The deceleration drums that sounded at the end of last year have become an incontestable reality in the beginning of 2020. Prices for clouds and especially the panic caused by the coronavirus explain the collapse of the amount of corporate operations in Spain in January and February to be below 11,000 million, an amount 47% lower than in the same months last year, according to information from the Transactional Track Record (TTR) transaction data platform.

“The activity has collapsed in the first months of the year. It is not accidental. The expectations of the sellers have not yet been aligned with the interested parties’ purchase offers,” said the director of one of the main corporate operations advisors in Spain. The country’s growth forecasts have been cut for this year to 1.6% by the Government, compared to 2% in the previous year. And the estimate will be revised down in all likelihood by the effect derived from the virus. All these factors have to be transferred to the valuation of the assets. Until then, transactions will be dilated over time.

Numerous sales have been carried on since last year that are pending on how the coronavirus psychosis ends. Most of Ferrovial Servicios’ sale, the largest operation – the total was valued at 2,500 million – remains on the air, after the group controlled by the Del Pino family sold its subsidiary in Australia at the end of 2019 and New Zealand for just over 300 million. The sale of the Imperial Brands cigar business has been paralyzed by Covid-19. And the infection also has a lot to do with Abdow Latif’s Fotowatio: the big stakeholder is the Chinese giant Three Gorges. “Logistical problems with Asian buyers are being of great importance.
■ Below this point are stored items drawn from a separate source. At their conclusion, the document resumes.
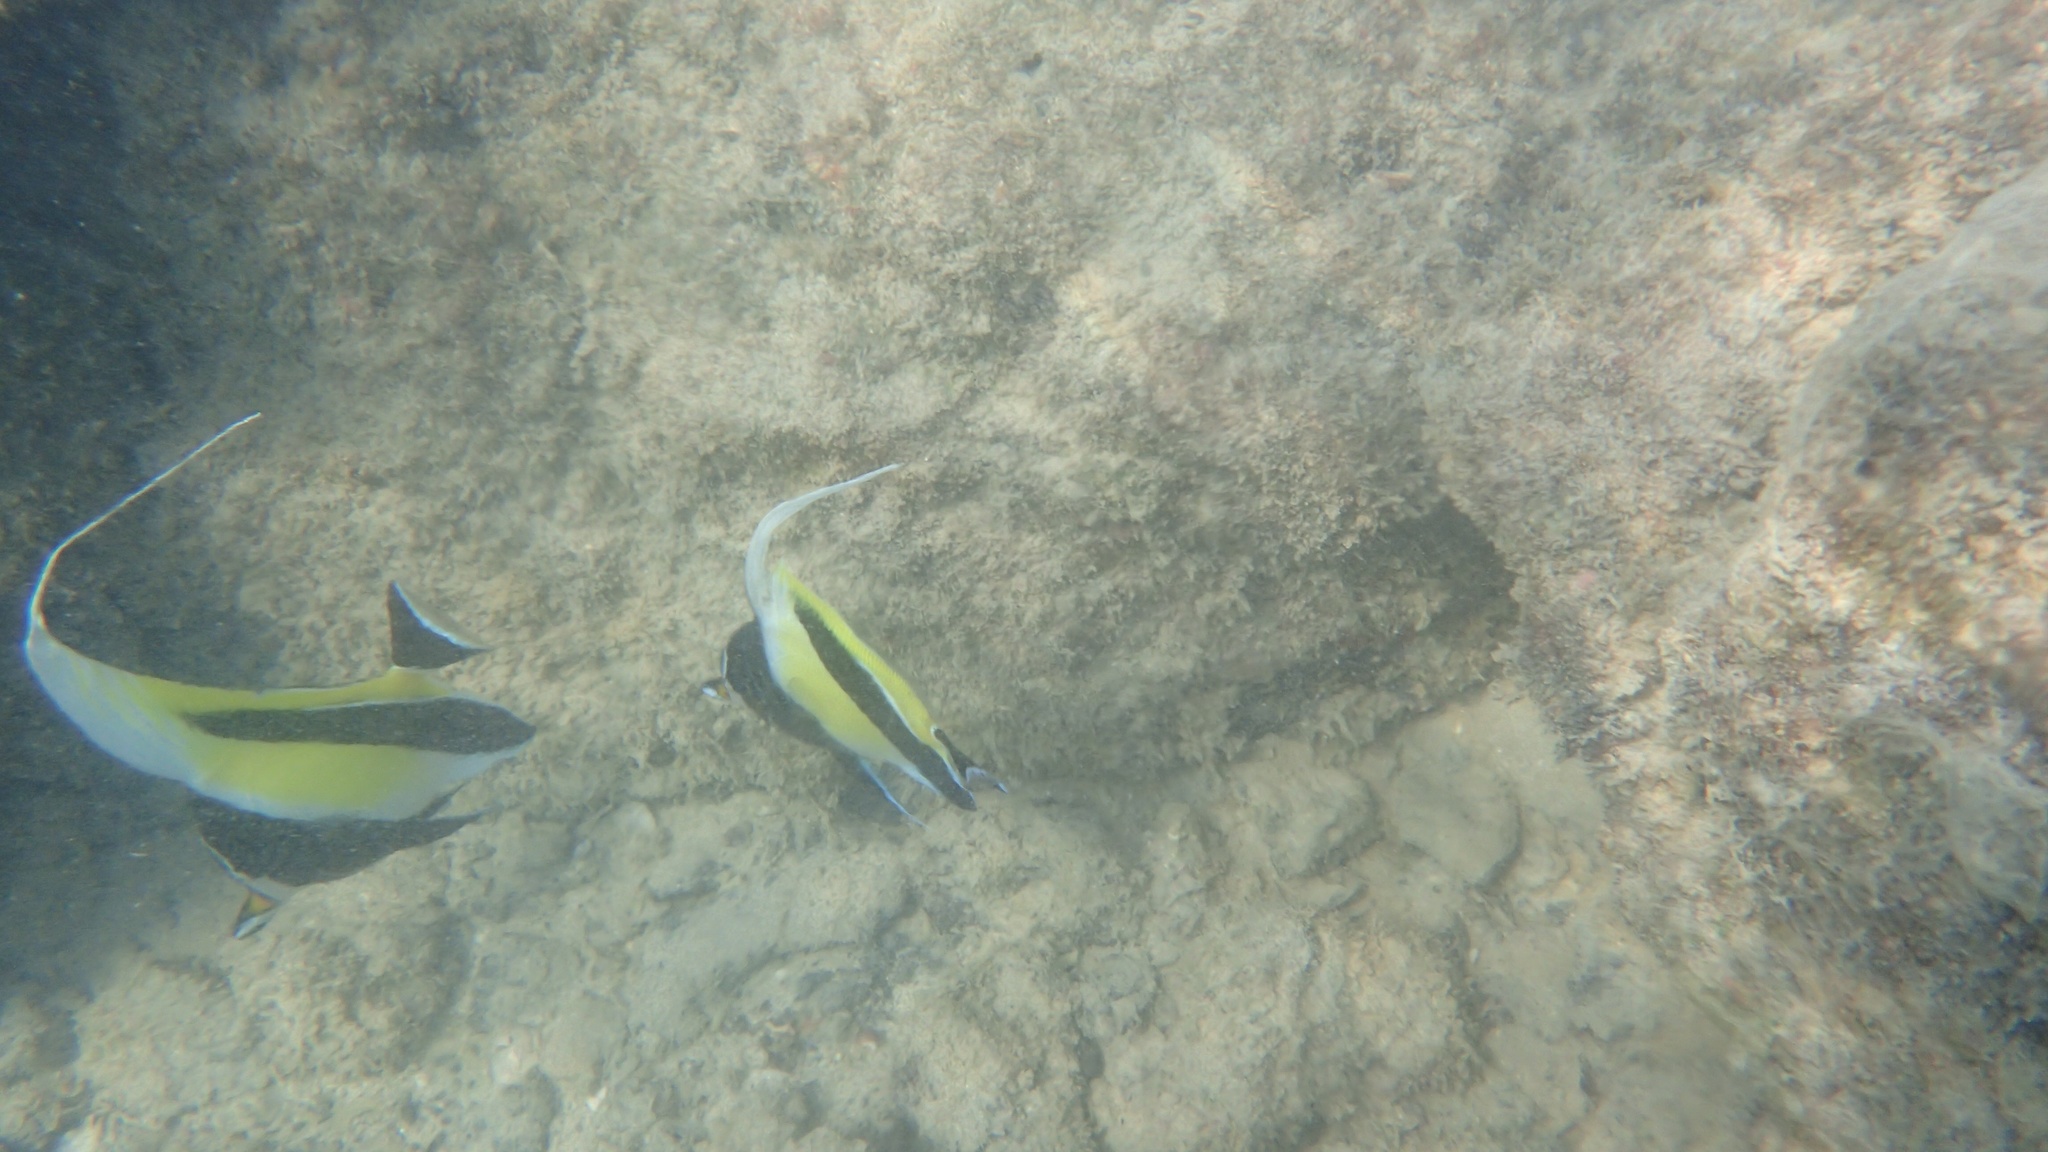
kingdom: Animalia
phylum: Chordata
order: Perciformes
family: Zanclidae
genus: Zanclus
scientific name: Zanclus cornutus
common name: Moorish idol
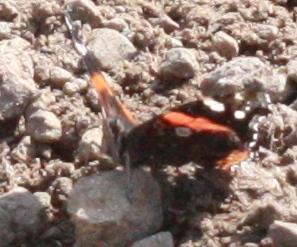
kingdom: Animalia
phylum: Arthropoda
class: Insecta
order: Lepidoptera
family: Nymphalidae
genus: Vanessa
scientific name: Vanessa atalanta
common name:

They cannot travel or have key information, because managers and advisors are not working in their offices,” adds another executive from a specialized M&A firm.

The number of operations in the queue is very large. These include the fertility giant IVI, the renewable energy group Q-Energy, a firm in which the Canadian pension fund CPPIB, the real estate service provider Haya Real Estate and the company specialized in Conforama furniture sale. The sale of the WiZink bank is at stake following the ruling of the Supreme Court, which questions its business model (see pages 3 and 4) has been key. “The situation is being very negative, especially for large operations,” adds the partner of an investment bank.

All this has not prevented the release of one of the most anticipated operations for this year. Bridgepoint – with the help of Credit Suisse, Uría Menéndez and JP Morgan – has launched the sale of Rovensa, the former Sapec. Pai, Partners, Pamplona, ​​UPL and an American fund have passed to the final phase. The buyer will settle in these weeks.